The use of virtual prototyping early in the design stage of a product has gained popularity due to reduced cost and time to market. The state of the art in vehicle simulation has reached a level where full vehicles are analyzed through simulation but major difficulties continue to be present in interfacing the vehicle model with accurate powertrain models and in developing adequate formulations for the contact between tire and terrain (specifically, scenarios such as tire sliding on ice and rolling on sand or other very deformable surfaces). The proposed work focuses on developing a ground vehicle simulation capability by combining several third party packages for vehicle simulation, tire simulation, and powertrain simulation. The long-term goal of this project consists in promoting the Digital Car idea through the development of a reliable and robust simulation capability that will enhance the understanding and control of off-road vehicle performance.

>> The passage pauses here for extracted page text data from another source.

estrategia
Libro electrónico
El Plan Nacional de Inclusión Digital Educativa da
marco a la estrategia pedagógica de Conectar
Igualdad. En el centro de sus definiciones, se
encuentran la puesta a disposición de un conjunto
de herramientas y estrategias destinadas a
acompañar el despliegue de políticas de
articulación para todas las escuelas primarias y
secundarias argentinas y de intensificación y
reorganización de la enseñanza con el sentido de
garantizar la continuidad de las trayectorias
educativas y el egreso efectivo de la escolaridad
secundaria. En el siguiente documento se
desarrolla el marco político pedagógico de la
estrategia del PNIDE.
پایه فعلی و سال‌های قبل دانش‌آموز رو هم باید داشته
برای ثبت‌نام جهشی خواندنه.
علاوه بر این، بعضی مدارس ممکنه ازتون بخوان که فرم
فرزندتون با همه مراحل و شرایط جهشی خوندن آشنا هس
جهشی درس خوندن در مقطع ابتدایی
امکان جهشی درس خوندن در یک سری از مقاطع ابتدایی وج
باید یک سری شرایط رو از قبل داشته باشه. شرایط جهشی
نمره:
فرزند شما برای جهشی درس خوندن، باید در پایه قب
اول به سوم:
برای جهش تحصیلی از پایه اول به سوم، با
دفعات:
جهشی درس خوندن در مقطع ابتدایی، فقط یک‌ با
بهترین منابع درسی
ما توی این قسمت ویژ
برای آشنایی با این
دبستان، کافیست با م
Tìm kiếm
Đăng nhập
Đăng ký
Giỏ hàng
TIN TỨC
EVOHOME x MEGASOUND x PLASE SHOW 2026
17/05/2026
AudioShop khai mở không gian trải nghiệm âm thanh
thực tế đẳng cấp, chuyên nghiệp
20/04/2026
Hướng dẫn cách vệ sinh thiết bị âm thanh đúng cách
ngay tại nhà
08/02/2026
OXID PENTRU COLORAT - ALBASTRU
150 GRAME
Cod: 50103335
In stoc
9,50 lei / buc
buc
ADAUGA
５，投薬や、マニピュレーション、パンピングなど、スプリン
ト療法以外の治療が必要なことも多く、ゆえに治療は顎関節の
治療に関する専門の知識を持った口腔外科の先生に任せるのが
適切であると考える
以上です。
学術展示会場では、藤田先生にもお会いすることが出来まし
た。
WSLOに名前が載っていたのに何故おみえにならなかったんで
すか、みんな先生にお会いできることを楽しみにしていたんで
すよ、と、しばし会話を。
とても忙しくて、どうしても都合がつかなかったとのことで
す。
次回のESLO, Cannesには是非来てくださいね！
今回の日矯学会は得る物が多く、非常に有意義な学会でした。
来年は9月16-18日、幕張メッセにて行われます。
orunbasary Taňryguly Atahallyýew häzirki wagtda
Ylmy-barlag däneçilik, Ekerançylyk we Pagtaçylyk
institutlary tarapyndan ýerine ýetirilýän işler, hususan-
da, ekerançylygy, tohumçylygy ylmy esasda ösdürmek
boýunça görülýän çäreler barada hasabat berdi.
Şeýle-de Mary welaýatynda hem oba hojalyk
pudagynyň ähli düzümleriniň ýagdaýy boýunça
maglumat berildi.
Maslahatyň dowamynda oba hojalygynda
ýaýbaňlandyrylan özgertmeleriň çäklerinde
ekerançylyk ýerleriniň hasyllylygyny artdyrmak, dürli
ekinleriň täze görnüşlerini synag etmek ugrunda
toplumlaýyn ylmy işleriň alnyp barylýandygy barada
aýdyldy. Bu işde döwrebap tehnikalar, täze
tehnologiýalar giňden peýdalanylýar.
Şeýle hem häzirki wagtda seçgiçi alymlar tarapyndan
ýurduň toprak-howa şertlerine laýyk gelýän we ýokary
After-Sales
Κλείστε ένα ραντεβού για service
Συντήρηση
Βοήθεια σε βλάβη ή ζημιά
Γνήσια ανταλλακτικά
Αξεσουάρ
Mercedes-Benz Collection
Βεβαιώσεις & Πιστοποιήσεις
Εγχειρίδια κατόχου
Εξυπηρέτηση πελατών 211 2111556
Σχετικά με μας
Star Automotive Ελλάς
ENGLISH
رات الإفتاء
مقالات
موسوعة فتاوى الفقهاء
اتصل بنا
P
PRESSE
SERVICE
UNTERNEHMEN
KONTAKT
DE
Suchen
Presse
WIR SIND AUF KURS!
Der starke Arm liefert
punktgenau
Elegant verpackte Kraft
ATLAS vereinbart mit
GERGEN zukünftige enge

The paper describes a methodology to co-simulate, with high fidelity, simultaneously and in one computational framework, all of the main vehicle subsystems for improved engineering design. The co-simulation based approach integrates in MATLAB/Simulink a physics-based tire model with high fidelity vehicle dynamics model and an accurate powertrain model allowing insights into 1) how the dynamics of a vehicle affect fuel consumption, quality of emission and vehicle control strategies and 2) how the choice of powertrain systems influence the dynamics of the vehicle; for instance how the variations in drive shaft torque affects vehicle handling, the maximum achievable acceleration of the vehicle, etc. The goal of developing this co-simulation framework is to capture the interaction between powertrain and rest of the vehicle in order to better predict, through simulation, the overall dynamics of the vehicle.